• EXTRACT:
== Segment start ==

VC dimension and uniform laws for zero–one loss

Author

Ryan Giordano

Goals

Give an example of the integrable Lipschitz conditions
Show that zero–one loss does not satisfy the integrable Lipschitz conditions
Define the Vapnik-Chervonenkis (VC) dimension
State (but do not prove) a ULLN in terms of the VC dimension

Reading

These notes can be supplemented with Hastie, Tibshirani, and Friedman (2009) Chapter 7.9. The final bound is based on Wainwright (2019) Chapter 4.3, which is more advanced by provides a more complete treatment. Finally, if you want to go further, there are nice video tutorials in lectures 7 and 8 of this online course.

Examples of integrable Lipschitz loss

Recall that we proved a ULLN for functions of the form $ϕ (z, θ)$ satisfying

$| ϕ (z, θ) - ϕ (z, θ^{'}) | \leq M (z) ‖ θ - θ^{'} ‖$

where $θ \in Ω$ and $Ω$ is compact. We called these the ``integrable Lipschtiz’’ (IL) conditions. This is because a Lipschitz function of $θ$ satisfies

$| g (θ) - g (θ^{'}) | \leq L ‖ θ - θ^{'} ‖$

for some constant $L$ , and the IL condition allows this $L$ to depend on $z$ , but in a way that is ``integrable’’ by an integrable function $M (z)$ .

== Segment end ==

• SUPPLIED RECORDS:
== Segment start ==

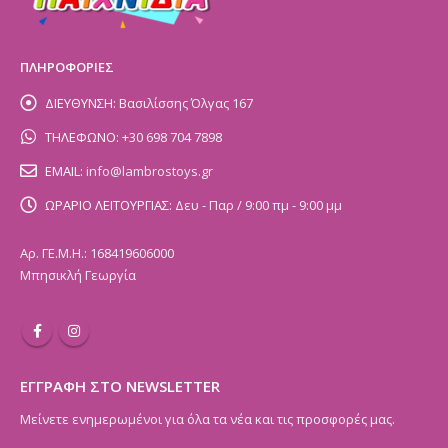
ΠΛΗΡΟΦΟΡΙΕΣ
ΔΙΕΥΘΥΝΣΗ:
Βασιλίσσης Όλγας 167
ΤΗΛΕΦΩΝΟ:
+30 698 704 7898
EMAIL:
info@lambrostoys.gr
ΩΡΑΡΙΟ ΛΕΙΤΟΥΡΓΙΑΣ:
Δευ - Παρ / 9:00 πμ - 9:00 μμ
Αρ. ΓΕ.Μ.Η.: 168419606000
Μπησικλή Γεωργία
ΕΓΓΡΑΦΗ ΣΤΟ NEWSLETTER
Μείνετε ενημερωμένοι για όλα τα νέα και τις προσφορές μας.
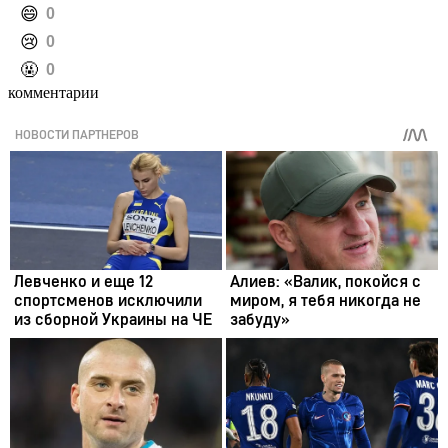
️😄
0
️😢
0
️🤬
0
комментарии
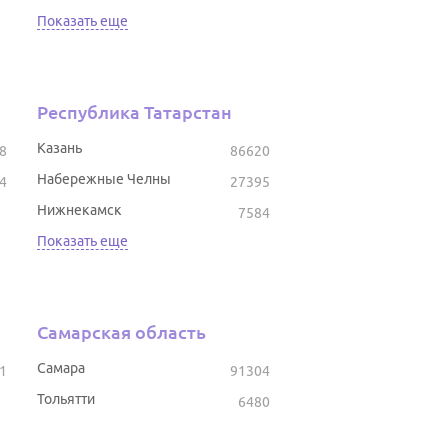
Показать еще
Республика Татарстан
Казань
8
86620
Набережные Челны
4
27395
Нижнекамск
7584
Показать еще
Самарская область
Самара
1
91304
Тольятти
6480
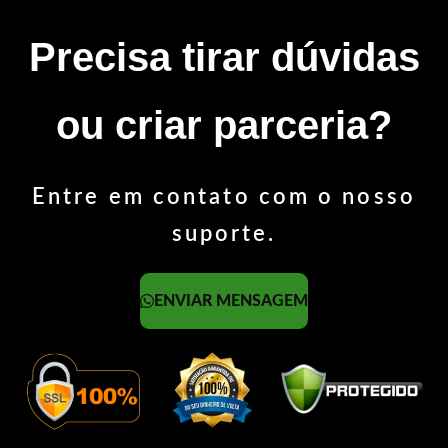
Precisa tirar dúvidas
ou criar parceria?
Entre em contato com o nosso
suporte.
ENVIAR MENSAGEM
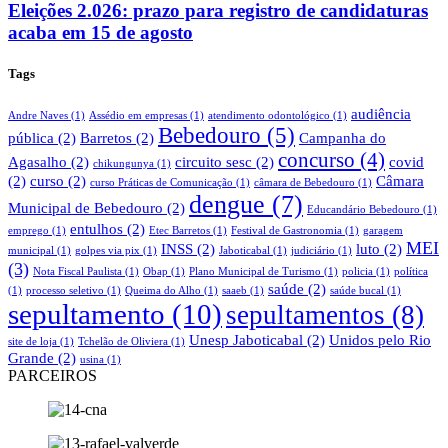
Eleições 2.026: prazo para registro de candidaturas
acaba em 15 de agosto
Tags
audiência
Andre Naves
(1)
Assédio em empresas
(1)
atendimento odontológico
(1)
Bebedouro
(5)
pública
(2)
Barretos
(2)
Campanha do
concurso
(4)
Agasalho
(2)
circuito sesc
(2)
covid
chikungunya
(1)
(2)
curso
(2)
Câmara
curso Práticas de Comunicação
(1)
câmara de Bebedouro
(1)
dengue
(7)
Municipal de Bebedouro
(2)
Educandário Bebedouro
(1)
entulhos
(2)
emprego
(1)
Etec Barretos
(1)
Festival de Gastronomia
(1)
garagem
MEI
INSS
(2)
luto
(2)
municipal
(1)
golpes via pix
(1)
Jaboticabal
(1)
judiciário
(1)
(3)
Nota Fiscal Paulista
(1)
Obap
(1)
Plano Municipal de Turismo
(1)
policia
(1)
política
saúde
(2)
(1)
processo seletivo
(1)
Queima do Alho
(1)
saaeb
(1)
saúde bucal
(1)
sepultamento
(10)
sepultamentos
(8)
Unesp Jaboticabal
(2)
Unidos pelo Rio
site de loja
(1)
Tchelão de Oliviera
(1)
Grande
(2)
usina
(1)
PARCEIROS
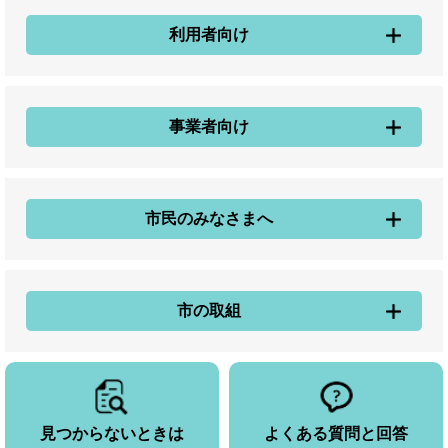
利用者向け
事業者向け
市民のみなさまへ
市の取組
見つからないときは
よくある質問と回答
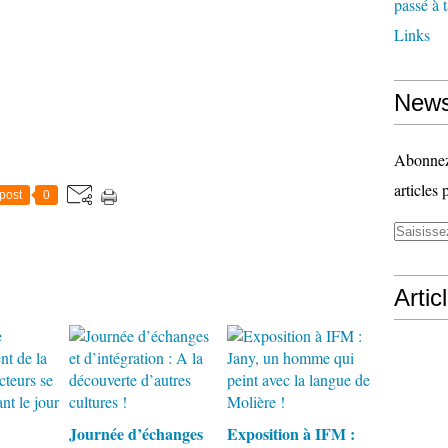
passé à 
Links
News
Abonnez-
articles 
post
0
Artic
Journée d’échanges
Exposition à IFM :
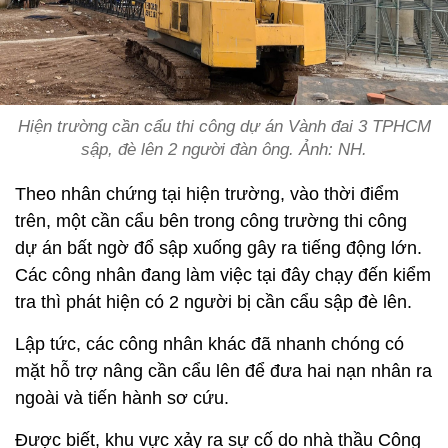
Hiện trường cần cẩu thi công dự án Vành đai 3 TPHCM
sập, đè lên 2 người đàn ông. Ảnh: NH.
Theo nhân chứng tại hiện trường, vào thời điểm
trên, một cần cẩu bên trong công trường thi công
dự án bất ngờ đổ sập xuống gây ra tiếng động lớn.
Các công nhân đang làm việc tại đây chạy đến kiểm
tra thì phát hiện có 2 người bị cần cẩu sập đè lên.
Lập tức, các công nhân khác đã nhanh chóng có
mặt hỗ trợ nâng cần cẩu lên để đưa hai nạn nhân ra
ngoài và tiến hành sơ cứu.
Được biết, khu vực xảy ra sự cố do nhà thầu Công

== Segment end ==
== Segment start ==

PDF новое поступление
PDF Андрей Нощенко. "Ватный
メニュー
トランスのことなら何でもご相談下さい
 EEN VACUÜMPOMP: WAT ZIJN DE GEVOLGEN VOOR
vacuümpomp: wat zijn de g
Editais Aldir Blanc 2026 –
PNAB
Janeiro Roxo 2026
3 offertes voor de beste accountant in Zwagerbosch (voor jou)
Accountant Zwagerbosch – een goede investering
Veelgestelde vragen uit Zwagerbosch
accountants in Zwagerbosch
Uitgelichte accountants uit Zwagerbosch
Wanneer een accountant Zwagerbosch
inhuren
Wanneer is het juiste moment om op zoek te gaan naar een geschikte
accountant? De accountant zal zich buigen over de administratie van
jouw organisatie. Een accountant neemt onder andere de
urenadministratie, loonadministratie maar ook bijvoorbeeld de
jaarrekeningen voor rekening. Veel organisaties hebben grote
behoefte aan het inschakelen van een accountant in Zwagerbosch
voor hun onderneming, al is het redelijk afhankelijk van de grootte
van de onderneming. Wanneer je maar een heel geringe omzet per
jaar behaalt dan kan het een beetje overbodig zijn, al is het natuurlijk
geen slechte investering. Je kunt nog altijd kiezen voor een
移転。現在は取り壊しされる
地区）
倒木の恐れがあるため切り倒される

== Segment end ==
== Segment start ==

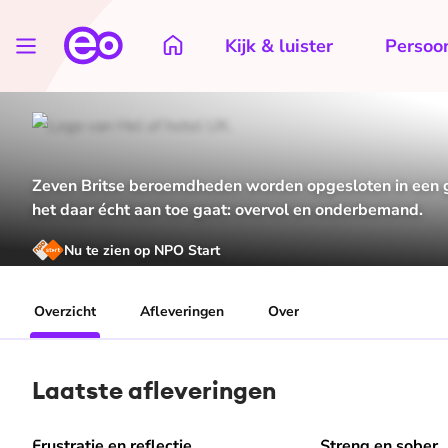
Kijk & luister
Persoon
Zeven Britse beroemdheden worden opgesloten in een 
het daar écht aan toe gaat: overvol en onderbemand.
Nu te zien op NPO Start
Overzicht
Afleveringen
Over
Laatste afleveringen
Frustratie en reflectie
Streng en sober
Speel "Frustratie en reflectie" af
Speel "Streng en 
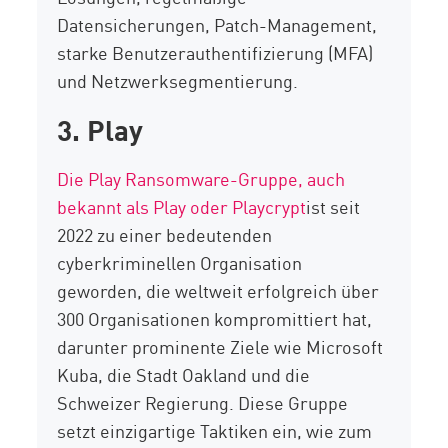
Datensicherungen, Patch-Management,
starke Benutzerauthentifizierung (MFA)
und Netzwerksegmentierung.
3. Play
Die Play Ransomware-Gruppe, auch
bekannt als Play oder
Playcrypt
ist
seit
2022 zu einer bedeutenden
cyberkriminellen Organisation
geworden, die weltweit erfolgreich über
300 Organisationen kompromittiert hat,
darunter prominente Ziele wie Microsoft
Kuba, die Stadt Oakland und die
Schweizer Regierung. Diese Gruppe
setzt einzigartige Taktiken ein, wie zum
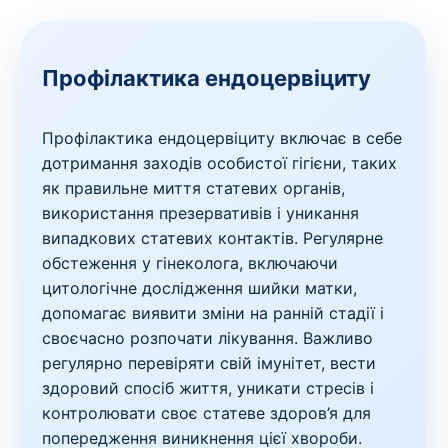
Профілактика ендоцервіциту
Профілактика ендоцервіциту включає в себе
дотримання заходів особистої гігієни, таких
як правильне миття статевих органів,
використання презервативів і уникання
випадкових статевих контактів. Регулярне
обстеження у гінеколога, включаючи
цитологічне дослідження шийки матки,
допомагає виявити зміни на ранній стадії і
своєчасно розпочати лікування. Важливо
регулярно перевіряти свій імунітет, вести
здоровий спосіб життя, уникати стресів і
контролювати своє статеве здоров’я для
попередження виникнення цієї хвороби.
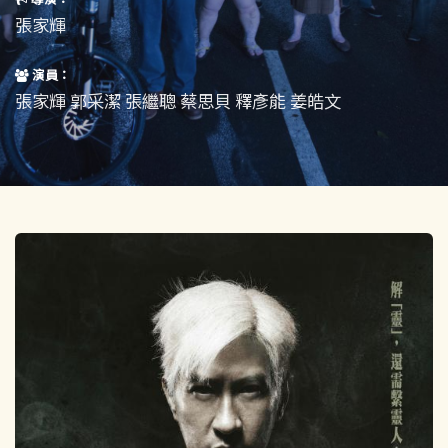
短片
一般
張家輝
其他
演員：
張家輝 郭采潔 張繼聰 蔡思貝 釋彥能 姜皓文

== Segment end ==

• EXERCISE REQUIREMENTS:
**1)** Summarize the notes on VC dimension and zero–one loss in two sentences.
**2)** Reproduce word for word the lines in the records that run from the line containing "ΠΛΗΡΟΦΟΡΙΕΣ" through the line containing "ΕΓΓΡΑΦΗ ΣΤΟ NEWSLETTER", both included.

• EXERCISE ANSWERS:
**1)** The notes set out to give an example of the integrable Lipschitz conditions, show that zero–one loss does not satisfy them, define the Vapnik-Chervonenkis (VC) dimension, and state without proof a ULLN in terms of that dimension. They recall that a ULLN was proved for functions ϕ(z, θ) on a compact parameter set whose differences are bounded by M(z) times ‖θ − θ'‖, a condition that lets the Lipschitz constant depend on z in a way that is integrable by an integrable function M(z).

**2)**
ΠΛΗΡΟΦΟΡΙΕΣ
ΔΙΕΥΘΥΝΣΗ:
Βασιλίσσης Όλγας 167
ΤΗΛΕΦΩΝΟ:
+30 698 704 7898
EMAIL:
info@lambrostoys.gr
ΩΡΑΡΙΟ ΛΕΙΤΟΥΡΓΙΑΣ:
Δευ - Παρ / 9:00 πμ - 9:00 μμ
Αρ. ΓΕ.Μ.Η.: 168419606000
Μπησικλή Γεωργία
ΕΓΓΡΑΦΗ ΣΤΟ NEWSLETTER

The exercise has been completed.